Export["C:\\Users\\abc\\figures\\pic.pdf", pic]

Is there a way I can put a command to close the file pic.pdf first (if it is opened), and open pic.pdf with another command after I Export it?

Basically, I am asking if Mathematica is capable of closing and opening a file by its path in another app, say a PDF reader.

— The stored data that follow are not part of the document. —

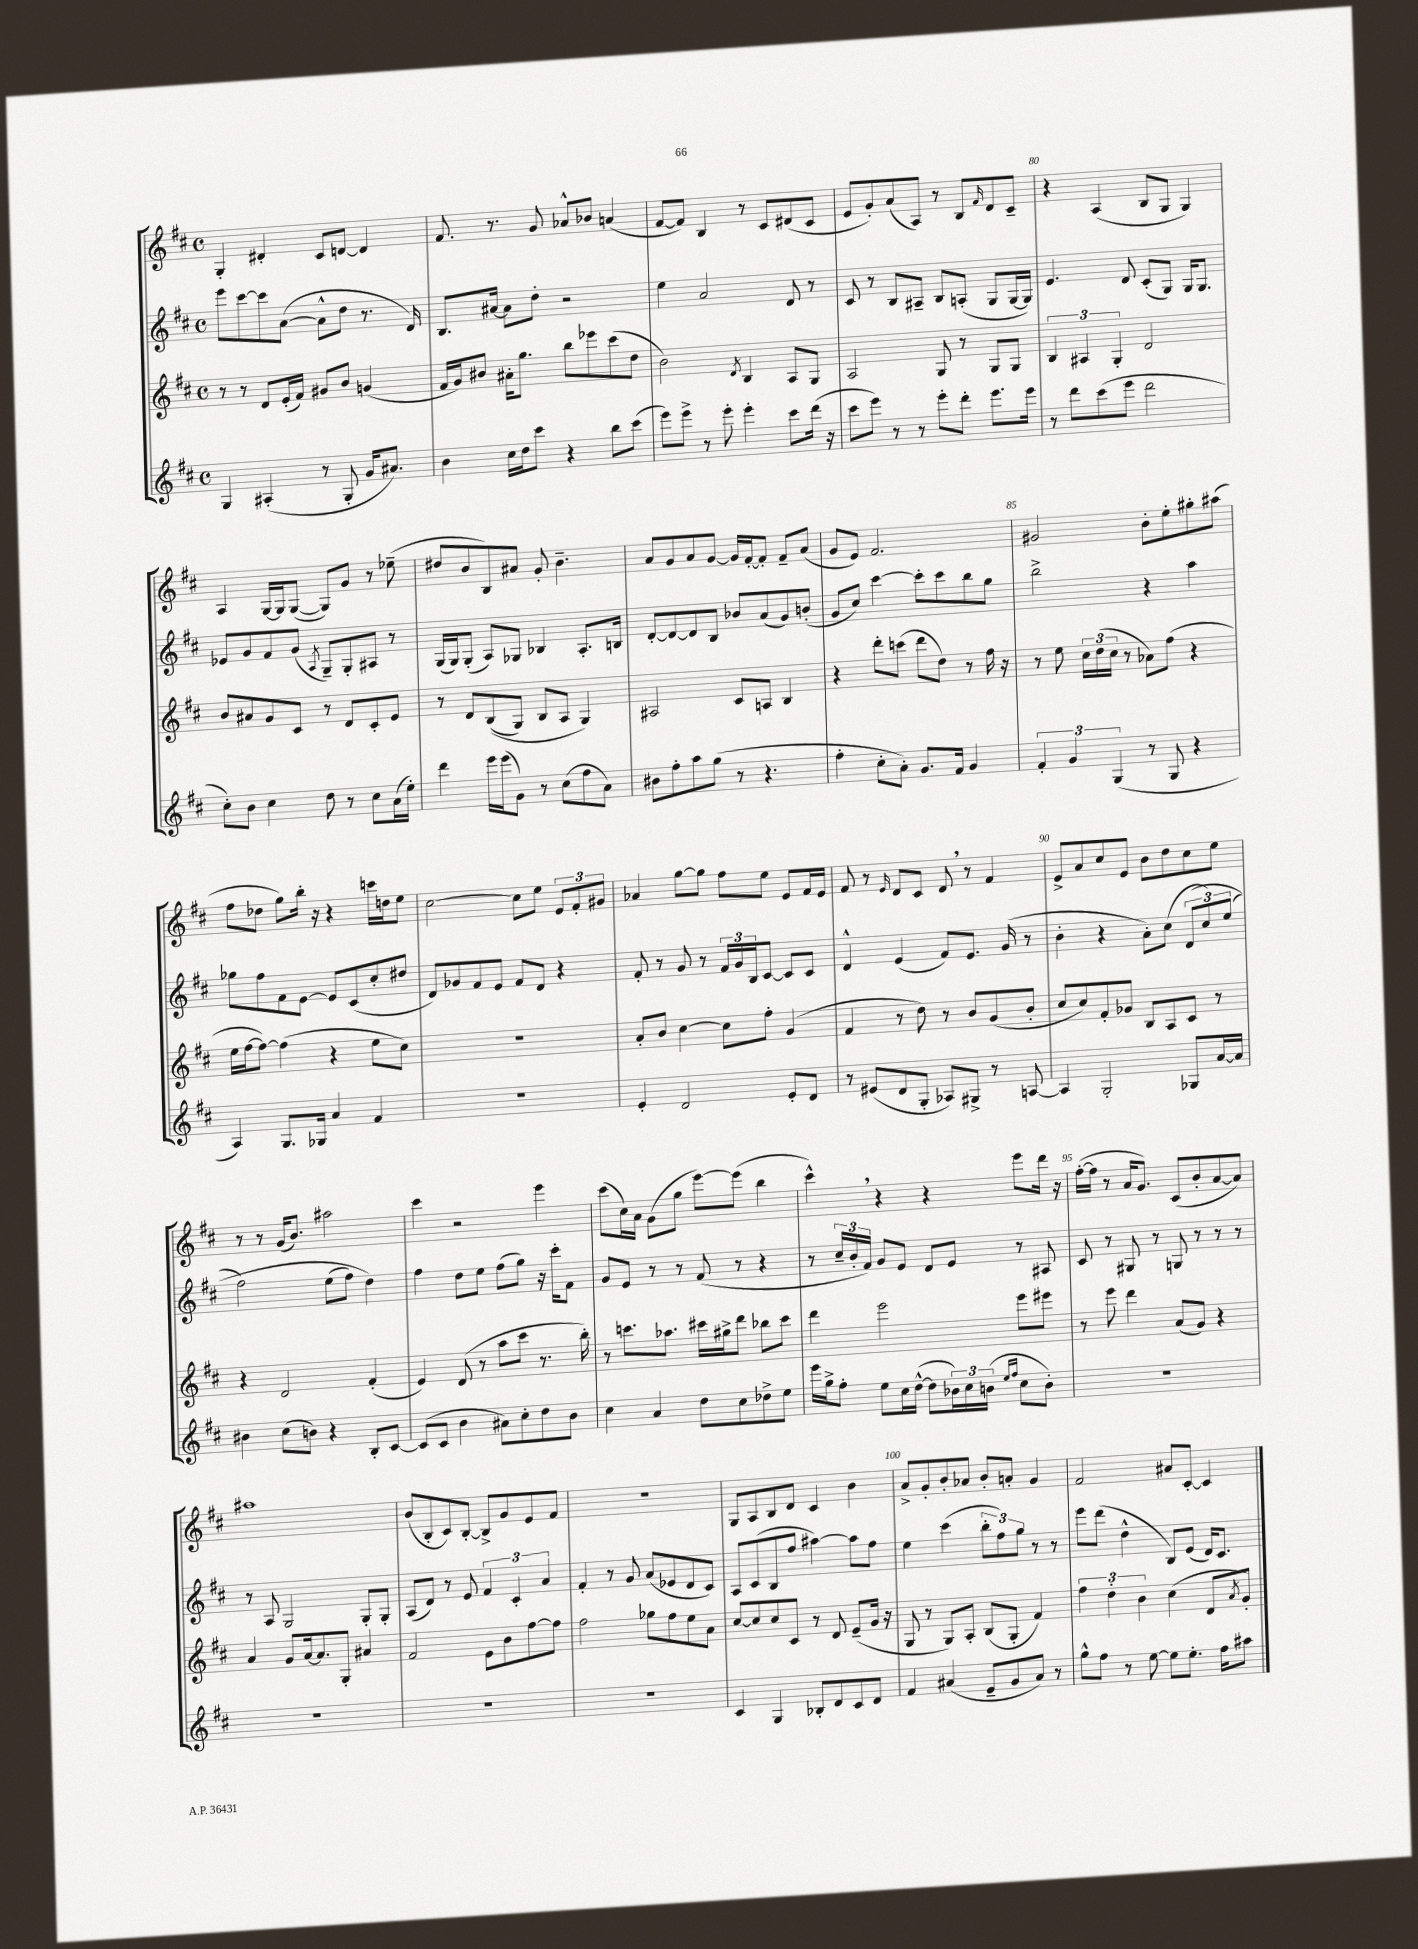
<<
\new StaffGroup <<
\new Staff = "s0" {
    \clef treble \key d \major \defaultTimeSignature \time 4/4
    g4-. dis'4-. cis'8 d'8~ d'4 |
    fis'8. r8. g'8 aes'8-^ bes'8 a'4( |
    fis'8~ fis'8) b4 r8 cis'8 dis'8( cis'8 |
    e'8 g'8-.) a'8( a8) r8 b8 \grace { fis'16 } d'8 cis'8-- |
    r4 a4( b8 g8 g4) |
    a4 g16~ g16 g8~( g8) g'8 r8 ees''8--( |
    dis''8 b'8 b8) ais'8 g'8-. b'4.-- |
    a'8 g'8 a'8 g'8~ g'16 fis'16~-. fis'8-. fis'8-- a'8( |
    g'8 e'8) fis'2. |
    gis'2 b'8-. e''8-. gis''8-. ais''8( |
    fis''8 des''8 g''8) b''16-. r16 r4 c'''16 d''16 e''8 |
    cis''2~ cis''8 e''8 \tuplet 3/2 { e'8 fis'8-. gis'8 } |
    aes'4 g''8~ g''8 fis''8 e''8 e'8 fis'16 e'16 |
    fis'8 r8 \grace { e'16 } d'8 cis'8 d'8 \breathe r8 fis'4 |
    e'8-> a'8 cis''8 e'8 b'8 d''8 cis''8 e''8 |
    r8 r8 g'16( b'8.) ais''2 |
    cis'''4 r2 e'''4 |
    cis'''8( cis''16) a'16 g'8( g''8 e'''8~) e'''8( b''4 |
    cis'''4-^) \breathe r4 r4 e'''8 d'''16 r16 |
    fis''16~-.( fis''16 r8 a'16 g'8.) cis'8( b'8-. a'8~ a'8) |
    ais''1 |
    b'8( b8-. cis'8) b8~-. b8-> g'8 e'8 fis'8 |
    R1 |
    g8 a8 b8 d'8 cis'4 b'4 |
    a'8-> g'8-. b'8-. aes'8 b'8-. a'8-. g'4 |
    fis'2 ais'8 cis'8~-. cis'4 \bar "|." |
}
\new Staff = "s1" {
    \clef treble \key d \major \defaultTimeSignature \time 4/4
    e'''8 cis'''8~ cis'''8 a'8~( a'8-^ d''8 r8. d'16) |
    b8. ais'16~ ais'8 d''8-. r2 |
    e''4 a'2 d'8 r8 |
    cis'8 r8 b8 ais8-- b8 a8-.( g8 g16~ g16) |
    e'4. d'8 cis'8-.( g8) g16 g8. |
    ees'8 g'8 fis'8 g'8( \acciaccatura { a8 } g8--) g8-. ais8 r8 |
    g16( g16) g8-.( a8) ges8 bes4 a8.-. b16 |
    d'8~-. d'8~ d'8 b8 bes'8 a'8( g'8) b'8-.( |
    g'8 cis''8) cis'''4~ cis'''8-. cis'''8 b''8 g''8 |
    b''2-> r4 a''4 |
    ges''8 fis''8 fis'8 e'8~ e'8 cis'8( cis''8-. dis''8 |
    d'8) ges'8 fis'8 e'8 fis'8 d'8 r4 |
    fis'8-. r8 g'8 r8 \tuplet 3/2 { fis'16 g'16 b16 } cis'8~ cis'8 cis'8 |
    d'4-^ e'4( fis'8) e'8. g'16( r8 |
    b'4-. r4 a'8-.) cis''8( \tuplet 3/2 { d'8\( cis''8) e''8( } |
    fis''2) e''8( fis''8) d''4\) |
    fis''4 d''8 e''8 fis''8( g''8) r16 cis'''16-. fis'8 |
    g'8 e'8 r8 r8 fis'8( r8 r4 |
    r8 \tuplet 3/2 { cis''16-- b'16-. fis'16) } g'8 e'8 d'8 e'8 r8 ais8 |
    cis'8 r8 gis8 r8 g8 r8 r8 r8 |
    r8 a8 g2 g8-. g8-. |
    a8( d'8) r8 e'8 \tuplet 3/2 { fis'4 cis'4-. a'4 } |
    fis'4-. r8 g'8 a'8( ees'8 d'8 cis'8) |
    a8 cis'8( b8 fis''8 ais''4~) ais''8 fis''8 |
    e''4 cis'''4( \tuplet 3/2 { b''8-. fis''8) g''8 } r8 r8 |
    e'''8 d'''8( d''4-^ b8) e'8( d'16) cis'8. \bar "|." |
}
\new Staff = "s2" {
    \clef treble \key d \major \defaultTimeSignature \time 4/4
    r8 r8 d'8 e'16-.( fis'16) gis'8 b'8 g'4( |
    fis'16 g'16) bis'8 ais'16-. g''8. b''8 ees'''8 cis'''8( d''8 |
    b'2) \acciaccatura { d'8 } b4 a8 g8 |
    a2 g8 r8 g8 g8 |
    \tuplet 3/2 { b4 ais4 g4-. } d'2 |
    b'8 ais'8 g'8 cis'8 r8 d'8 cis'8-. e'8 |
    r8 d'8 b8(\( g8) b8 a8 g4\) |
    ais2 cis'8 a8 b4 |
    r4 d'''8-. c'''8( d'''8 d''8) r8 fis''16 r16 |
    r8 e''8 \tuplet 3/2 { cis''16 d''16( cis''16 } r8 aes'8) fis''8( r4 |
    e''16 fis''16~ fis''8~) fis''4( r4 e''8 cis''8) |
    R1 |
    a'8-. b'8 cis''4~ cis''8 fis''8-. g'4( |
    fis'4 r8 d''8) r8 b'8 g'8( b'8-. |
    cis''8 cis''8) fis'8-. ges'8 b8 a8 cis'8 r8 |
    r4 d'2 fis'4-.( |
    e'4) d'8( r8 a''8 cis'''8 r8. b''16-.) |
    r8 c'''8. aes''8. cis'''16 gis''16-> d'''8 bes''8 cis'''8 |
    d'''4 e'''2 e'''8 eis'''8 |
    r8 e'''8 d'''4 a'8( g'8) r4 |
    a'4 g'8 a'16~ a'8. g8-. ais'4 |
    fis'2 e'8 b'8 fis''8~ fis''8 |
    fis''2 ges''8 fis''8 e''8 a'8 |
    cis''8~ cis''8 cis''8 cis'8 r8 d'8 e'8--( g'16 r16 |
    g8 r8 g8) a8-. b8( g8-. fis'4) |
    \tuplet 3/2 { fis''4 d''4-. b'4 } cis''4( d'8 \acciaccatura { a'8 } g'8-.) \bar "|." |
}
\new Staff = "s3" {
    \clef treble \key d \major \defaultTimeSignature \time 4/4
    g4 ais4-.( r8 g8-. g'16 ais'8.) |
    b'4 cis''16 d''16 cis'''8 r4 b''8 cis'''8( |
    e'''8) e'''8-> r8 e'''8-. e'''4-. cis'''8 d'''16( r16 |
    cis'''8 e'''8) r8 r8 e'''8-. d'''8-. e'''8. e'''16 |
    r8 d'''8 cis'''8( e'''8 d'''2 |
    cis''8-.) b'8 cis''4 d''8 r8 cis''8 a'16( e''16-.) |
    d'''4 e'''16 e'''16( g'8) r8 cis''8( fis''8 a'8) |
    bis'8 fis''8-. a''8 g''8( r8 r4. |
    fis''4-. cis''8-. a'8-.) g'8. fis'16 g'4 |
    \tuplet 3/2 { fis'4-. g'4 g4( } r8 g8 r4 |
    a4) g8. ges16 a'4 fis'4 |
    R1 |
    e'4-. d'2 e'8-. d'8 |
    r8 eis'8( d'8 g8-. aes8) gis8-> r8 a8~ |
    a4 g2-. ges8 a'16~ a'16 |
    bis'4 cis''8( b'8) r4 b8-. cis'8~ |
    cis'8( cis'8 b'4 ais'8) cis''8-. d''8 b'8 |
    cis''4 a'4 d''8 cis''8 des''8-> e''8 |
    e'''16 g''16-> fis''8-. e''8 cis''16 d''16~-^( d''8 \tuplet 3/2 { bes'16) cis''16 b'16( } \grace { e''16 fis''16 } cis''8 b'8-.) |
    R1 |
    R1 |
    R1 |
    R1 |
    cis'4 g4 bes8-. d'8 cis'8 d'8 |
    fis'4 ais'4( e'8-- g'8 ais'8) r8 |
    g''8-^ fis''8 r8 e''8~ e''8 e''8.-. fis''16 ais''8 \bar "|." |
}
>>
>>
\layout { \context { \Score currentBarNumber = #76 \override BarNumber.break-visibility = ##(#f #t #t) barNumberVisibility = #(every-nth-bar-number-visible 5) } }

  • $\begingroup$ Perhaps it's possible, but it would seem like a bad idea: what if you had made changes to the file you force-closed? I'm sure in most cases it won't be an issue, but that one time you forget and force-close something important, it will hurt! :-) $\endgroup$
    – MarcoB
    Jan 30, 2017 at 22:11
  • $\begingroup$ Since it is just an exported PDF file and I am not editing it directly in the PDF editor, I guess it is OK to force it closed. $\endgroup$
    – nanjun
    Jan 30, 2017 at 22:25
  • 2
    $\begingroup$ A process can't close a file it did not open by itself. You need access to the operating system. There are many topics on this you are read about. It is not trivial at all. You need number of tools to do this. And to do all this from inside Mathematica? Forget it :) $\endgroup$
    – Nasser
    Jan 31, 2017 at 2:19
  • 2
    $\begingroup$ Why don't you use a PDF viewer that supports auto-refresh once the file has changed? Under Windows you could use "sumatra pdf". $\endgroup$
    – grbl
    Feb 3, 2017 at 16:14
  • 2
    $\begingroup$ @nanjun Yes this should be possible. Adobe Acrobat is one of the very few PDF viewer which block the files from beeing written to. $\endgroup$
    – grbl
    Feb 6, 2017 at 12:35

1 Answer 1


As said in the comments, it's difficult to close and open application, but if you are using Adobe Acrobat, you can use:

RunProcess[{"taskkill", "/IM", "AcroRd32.exe"}]

this will send a WM_CLOSE message to Acrobat, and close all Acrobat windows properly.

Opening the PDF it's easy:


This will open the PDF with your PDF viewer by default.